When is the work scheduled to take place?
It’s expected that State Education Department approval for the project would be received by fall 2020 with the bulk of work starting in summer 2021. It is anticipated that the project would be completed in 2024.
What is the total cost of this proposed project and how will it affect my taxes?
Through careful fiscal planning, and by prioritizing the needs of our buildings, this project will have little impact on property taxes. The full cost of the project will be $75 million. The vast majority of this cost (approximately 69 percent) is projected to be covered by New York State Education Department Building Aid with an additional 13 percent covered by the district’s Capital Reserve. This means that only 18 percent of the cost would fall upon district taxpayers, amounting to $16.80 for a $100,000 market-value home annually.
Doesn’t State Aid come from public tax dollars too?
Yes, it does. However, this project would be financed by New York State Building Aid which would otherwise go to other school districts in New York State. This is an opportunity to keep some of those tax dollars in our own community, working to improve the educational environment for our children and the public.
What if the referendum does not pass?
Based on the age and condition of parts of our buildings, much of the work included in this project would still be necessary. If the referendum does not pass, the District would have to accomplish much of this work without the benefit of the State’s Building Aid. Therefore, any renovation work would have to be funded within the annual District budget, with local taxpayers bearing most of the cost instead of New York State Building Aid.
Where can I learn more about the project?
There are many ways you can learn more about the project, including:
- District Website: All information and documentation regarding the capital project will be posted at www.ktufsd.org/capitalproject. Important announcements will be posted to the district homepage at www.ktufsd.org.
- Social Media: Information and announcements will be posted to the district’s Facebook and Twitter pages (@ktufsd).
····················
WHAT YOU WILL DO:
(a) According to the capital project FAQ, what share of the project's total cost would fall on district taxpayers?
(b) Carry on the capital project FAQ from its last line, about the district's social media pages.

DATA PROVIDED:
····················
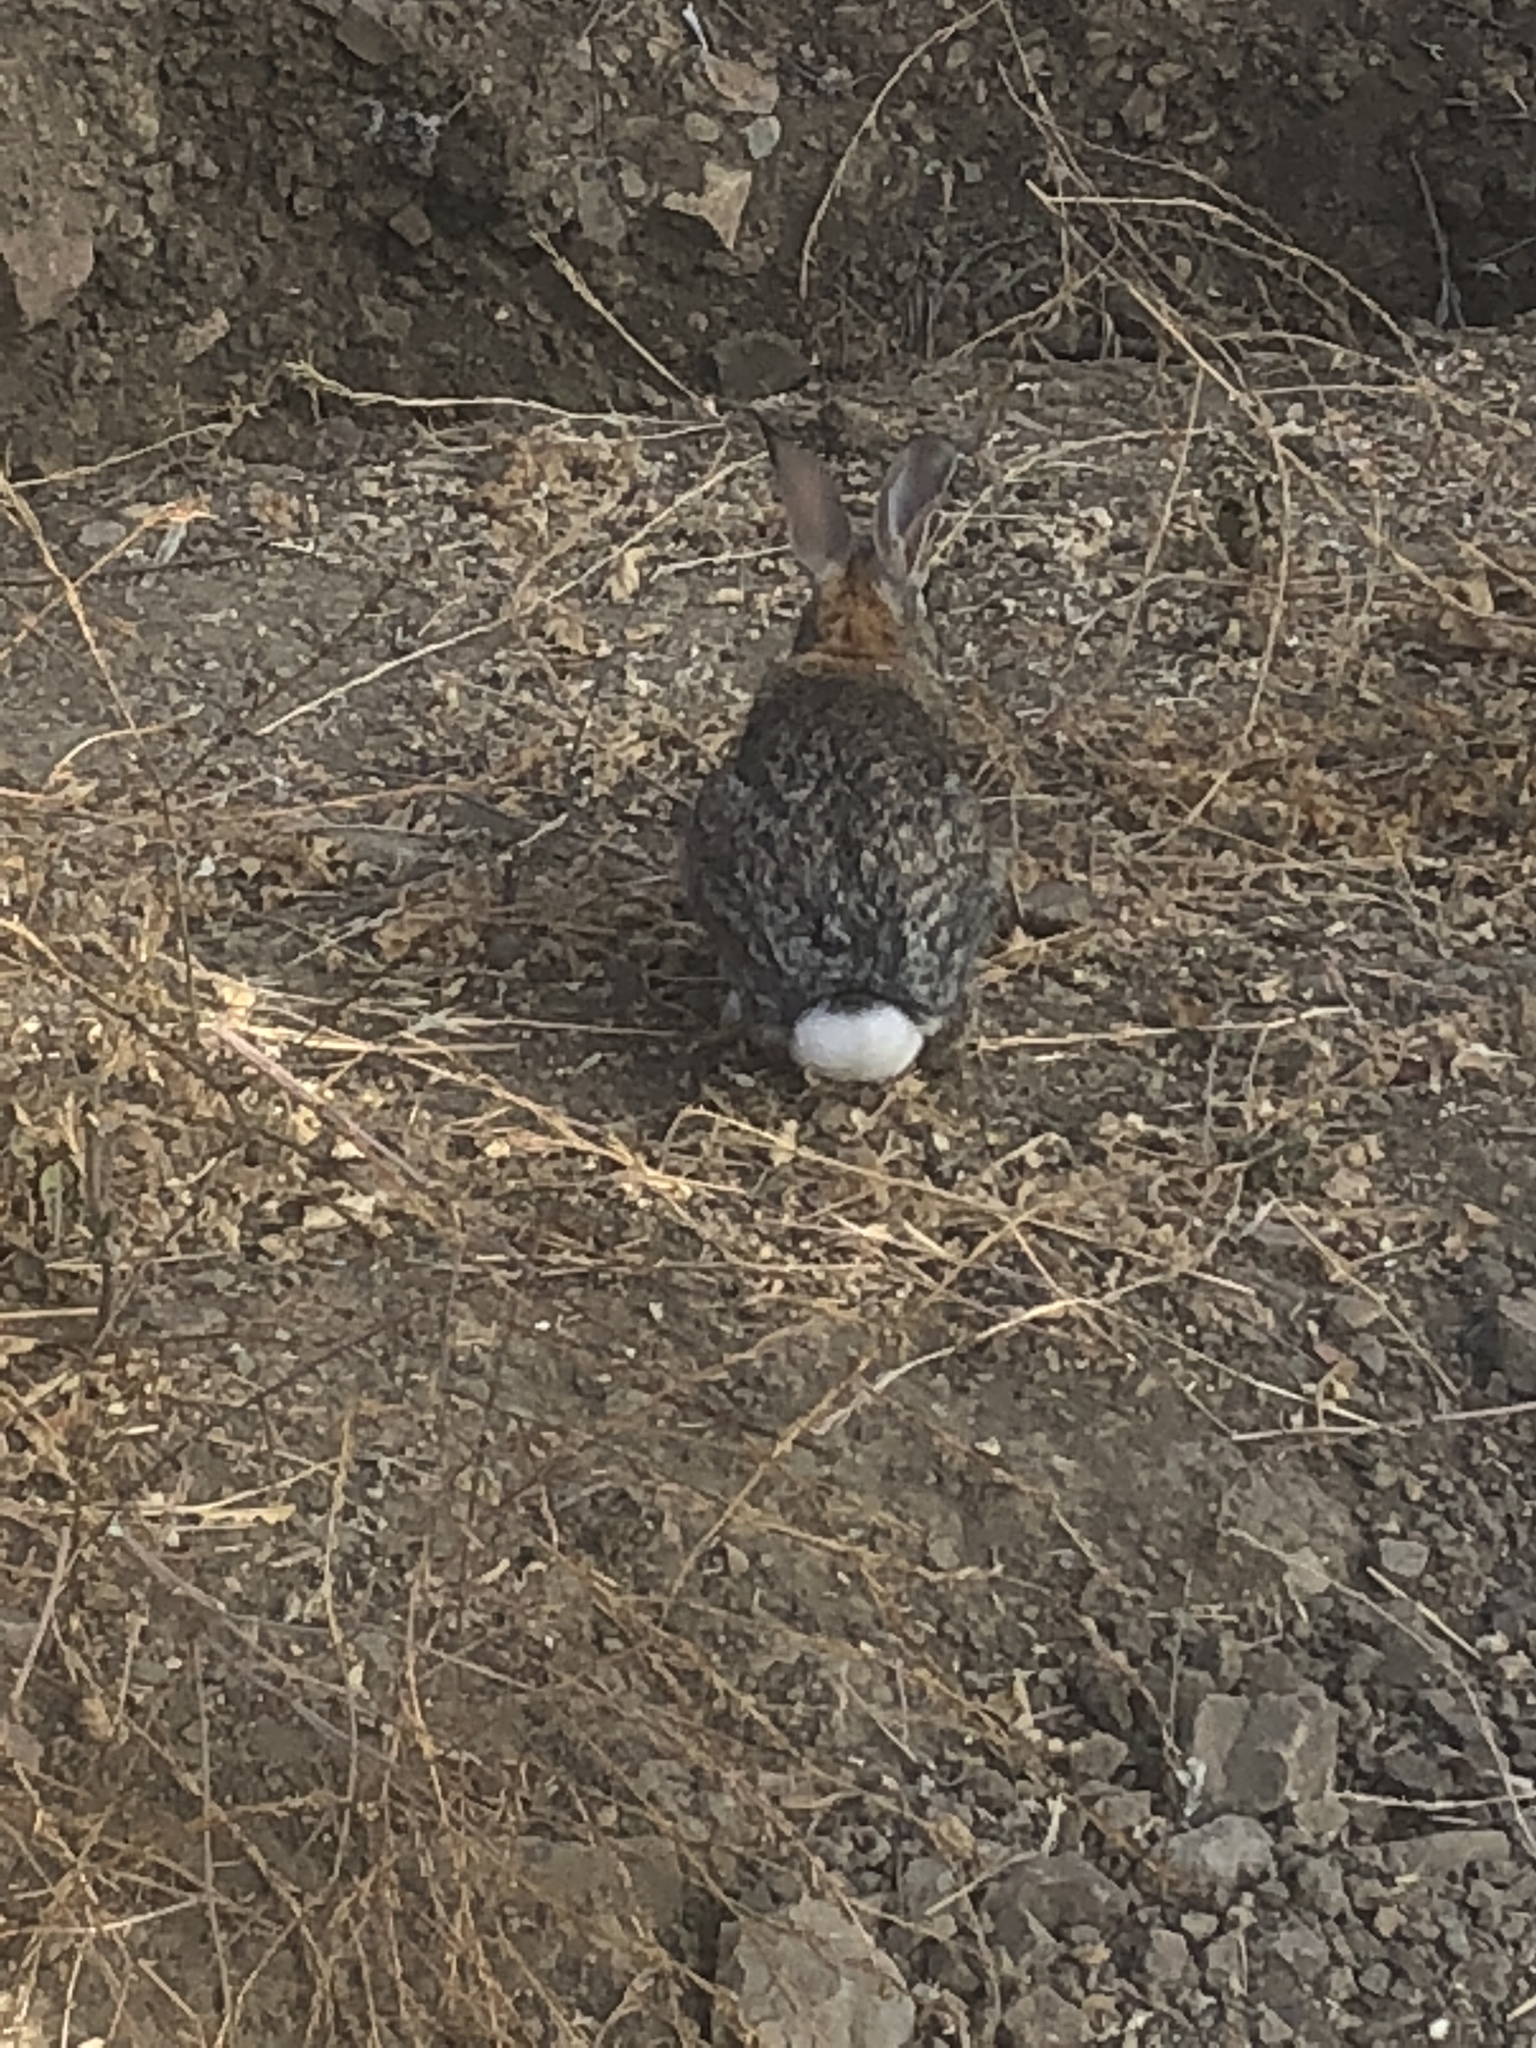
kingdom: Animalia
····················
RESULTS FOR EACH TASK:
(a) 18 percent.

(b)
- Public Forums: The district will be hosting one public forum in each school building in the district, and an additional district-wide forum. The purpose of these forums is to provide an opportunity for parents and community members to learn about the project and ask questions. The dates of all forums are posted here: Capital Project Public Forums.
- School Buildings: Information will be made available in the lobby of each school building.
- Board of Education Meetings: Information and announcements will also be presented at scheduled Board of Education meetings, each of which includes the opportunity for public comments. Click here for meeting information: Meeting Dates & Locations.
- SchoolGram: Information and announcements will appear in the SchoolGram, the e-newsletter of the Ken-Ton School District. You can sign up to receive the SchoolGram in your inbox or access it on the web at www.ktufsd.org/SchoolGram.
- Capital Project Mailing: Information about the project will be mailed home to all residents in the Ken-Ton School District prior to the vote.
- If you have additional questions regarding the Capital Project, you can email questions or comments to email@example.com.
When will the vote take place?
The vote is scheduled to take place on Wednesday, Feb. 5, 2020 from 7 a.m. to 9 p.m. at Hoover Middle School, 249 Thorncliff Road, in the Town of Tonawanda. the same location as the annual Budget Vote & Board of Education Election. Please use the Sheridan Drive entrance for easy access.